On the other side, the Texas government and its allies say the case is about the right of states to enforce the moral standards of their communities.

"The states of the union have historically prohibited a wide variety of extramarital sexual conduct," Texas authorities argued in legal papers. Nothing in that legal tradition recognizes "a constitutionally protected liberty interest in engaging in any form of sexual conduct with whomever one chooses," the state argued.

Conservative legal and social organizations, religious groups and the states of Alabama, South Carolina and Utah back Texas in the case.

The case began in 1998, when a neighbor tricked police with a false report of a black man "going crazy" in John Geddes Lawrence's apartment. Police pushed their way in and found Lawrence having anal sex with another man, Tyron Garner.

Although Texas rarely enforced its anti-sodomy law, officers decided to book the two men and jail them overnight on charges of "deviate sexual intercourse with another individual of the same sex." They were each fined $200 plus court costs.

Also on Wednesday, in a case that could affect the visitation rights of millions of prisoners, the justices struggled with the question of whether inmates have a constitutional right to visits with friends and family.

Specifically, the question before the high court was whether Michigan violated that right when it imposed a restrictive visitation policy.

Michigan put into effect stricter rules in 1995 to better protect visitors and to stop the smuggling of drugs and weapons. Minors who weren't an inmate's child or grandchild were no longer allowed to visit. Nor were former prisoners, unless they were immediate family. Inmates with two substance abuse violations in prison could have visitation privileges taken away altogether.

Deborah LaBelle, an attorney for Michigan prisoners, said the rules violated a constitutional right to intimate association by categorizing the people that inmates could have contact with.

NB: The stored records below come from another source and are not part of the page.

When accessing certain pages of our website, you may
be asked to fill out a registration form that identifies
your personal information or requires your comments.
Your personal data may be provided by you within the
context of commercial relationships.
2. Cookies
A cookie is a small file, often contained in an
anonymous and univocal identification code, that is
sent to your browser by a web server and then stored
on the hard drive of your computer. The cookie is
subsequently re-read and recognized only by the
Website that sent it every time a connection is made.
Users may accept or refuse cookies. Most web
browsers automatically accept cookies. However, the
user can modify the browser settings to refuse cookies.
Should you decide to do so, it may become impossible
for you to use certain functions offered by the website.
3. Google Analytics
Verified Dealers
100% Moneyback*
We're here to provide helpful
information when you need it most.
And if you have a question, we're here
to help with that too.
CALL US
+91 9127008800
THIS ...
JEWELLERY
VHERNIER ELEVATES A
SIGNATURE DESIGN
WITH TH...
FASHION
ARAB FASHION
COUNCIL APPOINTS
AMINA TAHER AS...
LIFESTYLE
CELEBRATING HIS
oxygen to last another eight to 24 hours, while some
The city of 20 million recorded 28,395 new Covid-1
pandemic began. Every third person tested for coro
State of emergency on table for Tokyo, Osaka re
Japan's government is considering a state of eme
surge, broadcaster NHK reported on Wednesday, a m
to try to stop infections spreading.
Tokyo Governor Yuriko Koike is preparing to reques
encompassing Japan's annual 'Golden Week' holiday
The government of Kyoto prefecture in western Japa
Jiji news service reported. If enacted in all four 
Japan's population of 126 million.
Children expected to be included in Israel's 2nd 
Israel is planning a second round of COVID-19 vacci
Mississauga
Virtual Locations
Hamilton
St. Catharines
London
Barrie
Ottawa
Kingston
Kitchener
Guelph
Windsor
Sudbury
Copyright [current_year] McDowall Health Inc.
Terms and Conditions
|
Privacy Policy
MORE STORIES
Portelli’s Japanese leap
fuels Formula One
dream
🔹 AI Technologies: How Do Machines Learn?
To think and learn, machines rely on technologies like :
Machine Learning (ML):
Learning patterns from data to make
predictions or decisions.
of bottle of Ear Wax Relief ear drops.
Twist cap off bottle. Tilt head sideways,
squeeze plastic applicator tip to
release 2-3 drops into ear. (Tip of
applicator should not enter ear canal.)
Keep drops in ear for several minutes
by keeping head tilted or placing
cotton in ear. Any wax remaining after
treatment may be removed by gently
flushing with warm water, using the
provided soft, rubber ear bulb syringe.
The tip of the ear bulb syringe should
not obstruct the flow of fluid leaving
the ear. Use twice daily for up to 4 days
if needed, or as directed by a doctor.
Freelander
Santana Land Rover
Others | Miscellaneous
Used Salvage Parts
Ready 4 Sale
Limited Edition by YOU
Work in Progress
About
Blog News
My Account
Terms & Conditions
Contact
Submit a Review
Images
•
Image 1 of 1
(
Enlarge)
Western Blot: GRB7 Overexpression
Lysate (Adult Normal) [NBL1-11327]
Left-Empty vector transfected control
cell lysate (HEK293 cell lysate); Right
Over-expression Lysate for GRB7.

And the Court narrowly upheld a practice used in every state to raise money for legal services for the poor.

The court's 5-4 decision was a huge relief to advocates for the poor. A ruling the other way would have wiped out about $200 million generated each year for lawyers who represent the indigent.

The money comes from short-term interest earned on escrow accounts that lawyers set up to handle clients' real estate transactions and other deals.

Lawyers maintain that it's cheaper and easier to combine money into large trust accounts than to set up individual accounts for each client. And they say the interest goes to a good cause.

It was challenged as an unconstitutional taking in violation of the Fifth Amendment, which says property shall not be taken for public use without fair compensation.